··· Records
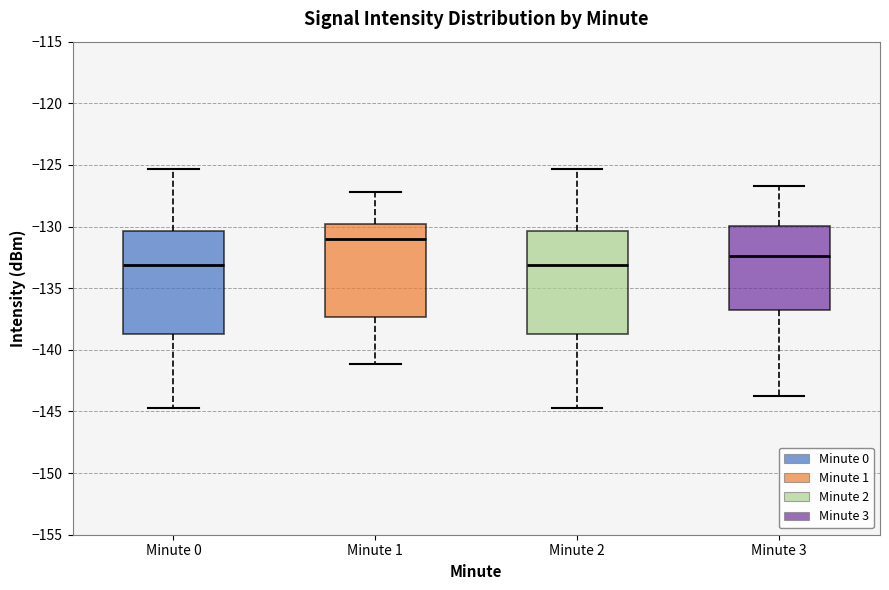

Reading left to right, transcribe this box plot: for each box, give where its median line is, the range the box spans, and where its two whiskers end, as read against the y-axis. The values are not printed on the chart, so give them approximately, as read against the axis.

Minute 0: median -133.0, box -138.5 to -130.5, whiskers -144.5 to -125.5
Minute 1: median -131.0, box -137.5 to -130.0, whiskers -141.0 to -127.0
Minute 2: median -133.0, box -138.5 to -130.5, whiskers -144.5 to -125.5
Minute 3: median -132.5, box -137.0 to -130.0, whiskers -143.5 to -126.5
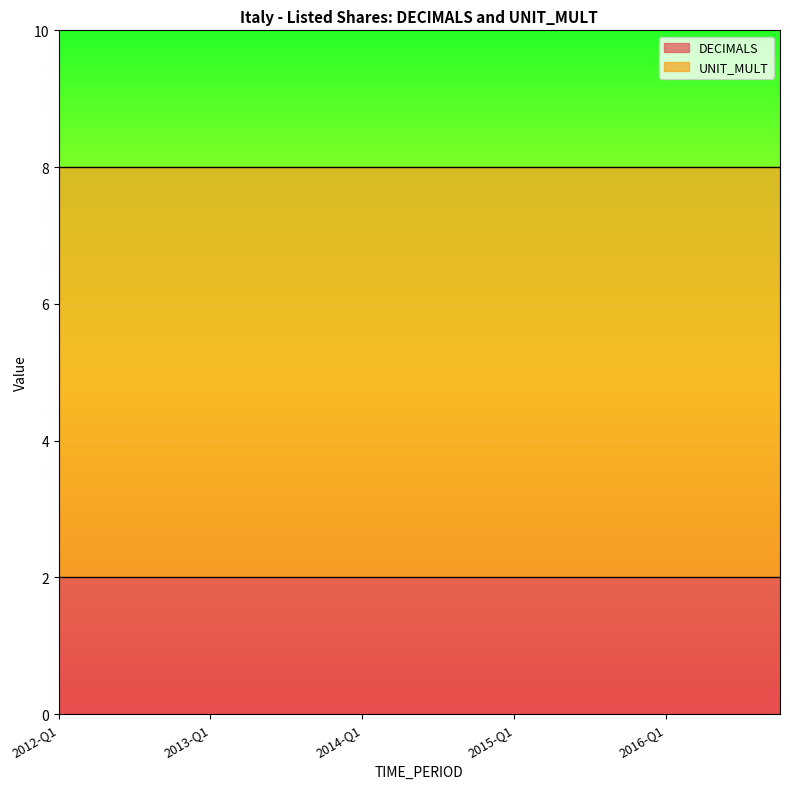

Which series has the widest spread of values?

DECIMALS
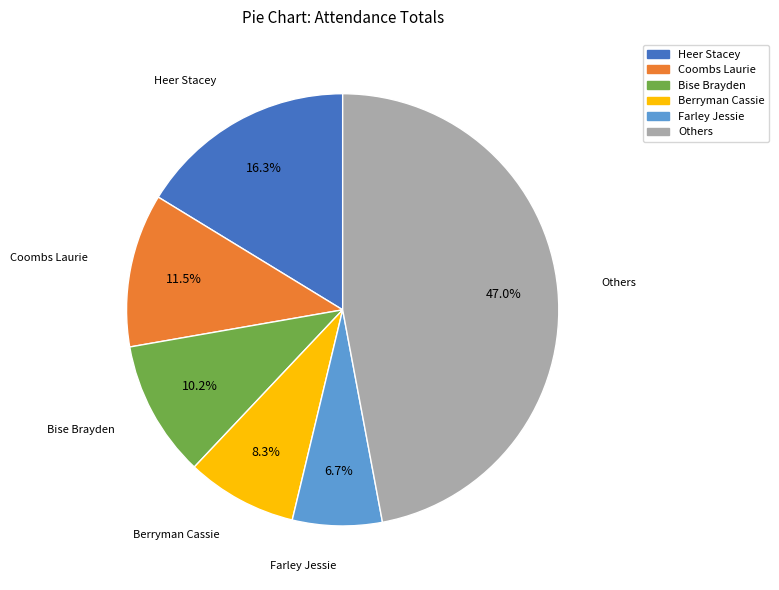

Is there a majority slice in this chart?

No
······
== Task item ==
Set down all of the items above word for word, omitting the pictures.

== Result of the task ==
Reading left to right, transcribe this box plot: for each box, give where its median line is, the range the box spans, and where its two whiskers end, as read against the y-axis. The values are not printed on the chart, so give them approximately, as read against the axis.

Minute 0: median -133.0, box -138.5 to -130.5, whiskers -144.5 to -125.5
Minute 1: median -131.0, box -137.5 to -130.0, whiskers -141.0 to -127.0
Minute 2: median -133.0, box -138.5 to -130.5, whiskers -144.5 to -125.5
Minute 3: median -132.5, box -137.0 to -130.0, whiskers -143.5 to -126.5

Which series has the widest spread of values?

DECIMALS

Is there a majority slice in this chart?

No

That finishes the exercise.